Référent contre les violences sexuelles et sexistes
L’objectif est de sensibiliser les nouveaux embauchés sur le contenu de la mission d’une part, du référent « employeur » contre les violences sexuelles et sexistes et d’autre part, du référent harcèlement sexuel du CSE et de leur communiquer leurs noms et leurs coordonnées. Pour mémoire, le premier, représentant l’employeur, est chargé d'orienter, d'informer et d'accompagner les salariés en matière de lutte contre le harcèlement sexuel et les agissements sexistes. Le second qui est désigné parmi les membres du CSE et pour la durée du mandat des membres élus du CSE, a pour mission de veiller au harcèlement sexuel et aux agissements sexistes au sein de l'entreprise. Action : présenter aux nouveaux embauchés lors de la présentation de l’entreprise, le contenu de leur mission et communiquer leurs noms et leurs coordonnées. Indicateur chiffré : 100% des nouveaux embauchés sont sensibilisés sur ce point
Base de Données Economiques et Sociales SUR LA SITUATION COMPARÉE ENTRE LES HOMMES ET LES FEMMES
Les données relatives à l'égalité professionnelle entre les femmes et les hommes seront communiquées aux membres du comité social économique via la Base de Données Economiques et Sociales (BDES) mise à la disposition du comité social et économique.
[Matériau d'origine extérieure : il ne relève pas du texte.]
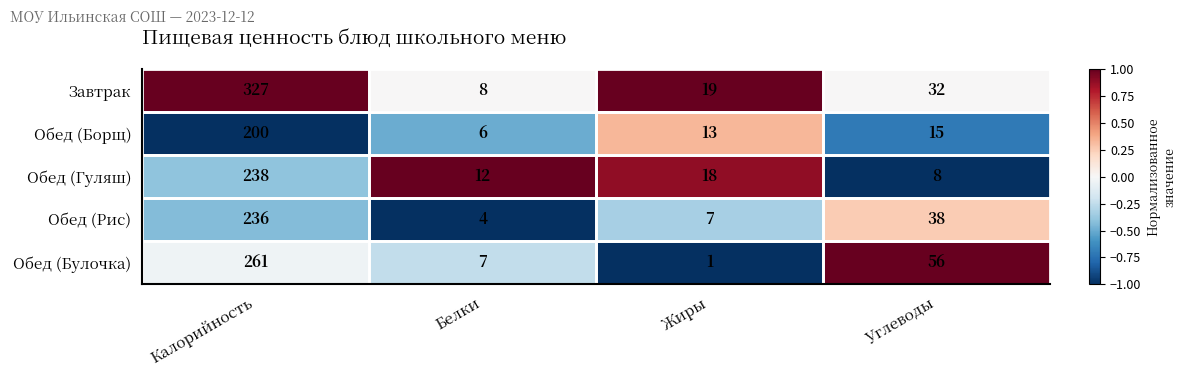

What is the greatest value displayed?

327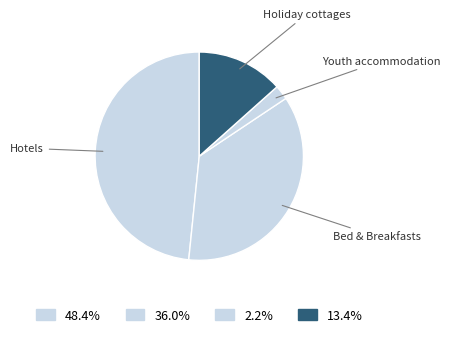

How many segments does this pie chart have?

4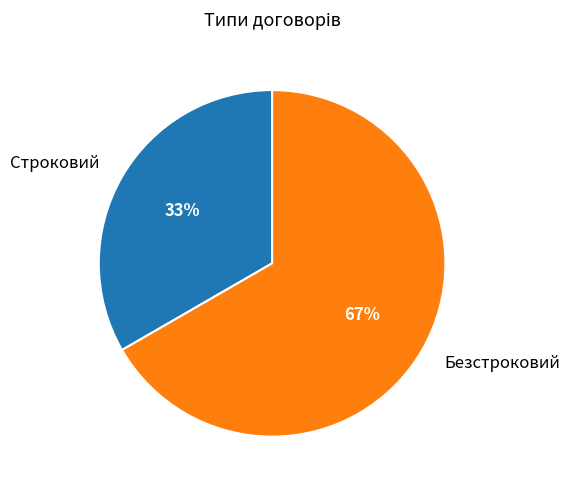

Is there a majority slice in this chart?

Yes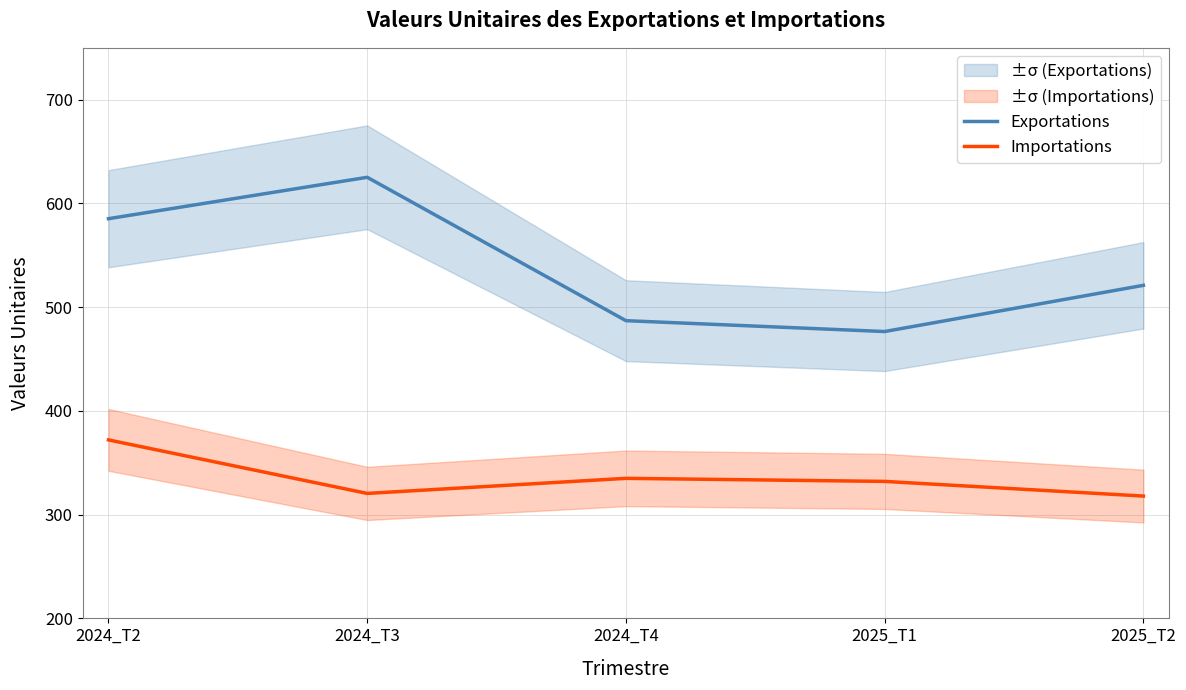

What is the minimum value for Exportations?

476.5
PROCÉDURE D’AGRÉMENT ET DE COMMUNICATION DU PROTOCOLE
Le présent protocole sera transmis aux organisations syndicales représentatives présentes dans l’organisme et au comité social économique. Il sera adressé à la Direction de la Sécurité Sociale (DSS) dans le cadre de la procédure d’agrément ministériel. Il sera aussi transmis à la Direction Régionale des Entreprises, de la Concurrence, de la Consommation, du Travail et de l’Emploi et au greffe du Conseil de Prud’hommes de Melun. Une copie sera adressée à la Mission Nationale de Contrôle et d’audit des organismes de Sécurité sociale ainsi qu’à la CNAM. Une information du personnel sera assurée par une note de service.
DURÉE DU PROTOCOLE
Le présent protocole est défini pour une durée de 4 ans. Ses dispositions sont mises en place à compter du premier jour du mois suivant son agrément et cesseront de plein droit de produire effet à la veille de sa date anniversaire.